Ob es Verhandlungen mit der OFD und einer Firma gegeben hat, ist mir im Moment nicht geläufig. Ich habe immer deutlich gesagt, dass wir, solange wir dieses Gesetz haben, es anwenden müssen,
weil wir dazu verpflichtet sind, und dass wir notfalls in Kauf nehmen müssen, dass Insolvenzen eintreten und in Einzelfällen auch Arbeitsplätze verloren gehen. Wenn eine Firma von einem Auftrag entbunden wird, ist immer die Folge, dass sie an dem Auftrag nicht weiterarbeiten kann. So etwas trifft nun einmal nicht nur die GmbH, nicht nur den Unternehmer, sondern auch die am Bau produktiv Tätigen. Das ist der Widerspruch, in dem wir uns immer befunden haben. Deshalb müssen wir jedes Mal darauf achten, ob wir den Verstoß so sicher nachweisen können, dass wir die Verantwortung für diese Folge übernehmen können. Wenn Sie mir den erwähnten Einzelfall im Anschluss näher erläutern, will ich Ihrer Frage gerne nachgehen. Ich biete Ihnen an, dass ich Ihnen dann die Antwort auf direktem Wege gebe.
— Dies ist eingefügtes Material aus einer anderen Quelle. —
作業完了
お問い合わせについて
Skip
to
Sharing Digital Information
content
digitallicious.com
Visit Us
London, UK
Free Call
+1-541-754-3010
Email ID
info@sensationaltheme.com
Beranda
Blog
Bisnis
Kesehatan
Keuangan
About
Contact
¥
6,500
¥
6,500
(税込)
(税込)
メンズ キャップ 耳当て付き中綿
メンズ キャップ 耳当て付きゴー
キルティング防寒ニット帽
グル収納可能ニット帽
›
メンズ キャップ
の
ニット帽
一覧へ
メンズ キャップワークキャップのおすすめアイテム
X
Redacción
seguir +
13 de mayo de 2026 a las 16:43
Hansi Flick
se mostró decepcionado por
Herzlichen Dank, Herr Minister. Ich sehe zustimmendes Nicken von Herrn Schminke. - Die nächste Frage stellt Herr Kollege Briese von der Fraktion Bündnis 90/Die Grünen.
Vielen Dank, Frau Präsidentin. - Vor dem Hintergrund der Tatsache, dass es zwar zivilrechtlich möglich ist, hohe Ansprüche geltend zu machen, wenn ein Unternehmensleiter oder ein Vorstandsvorsitzender geschäftsschädigend tätig wird, aber weder mir persönlich noch der Öffentlichkeit entsprechende Zahlungen bekannt sind, und wir zurzeit ein relativ hohes, gigantisches, erschreckendes Versagen von gewissen wirtschaftlichen Eliten erleben, frage ich die Landesregierung, wie sie dazu steht, das von vielen Korruptionsbekämpfern geforderte Unternehmensstrafrecht einzuführen.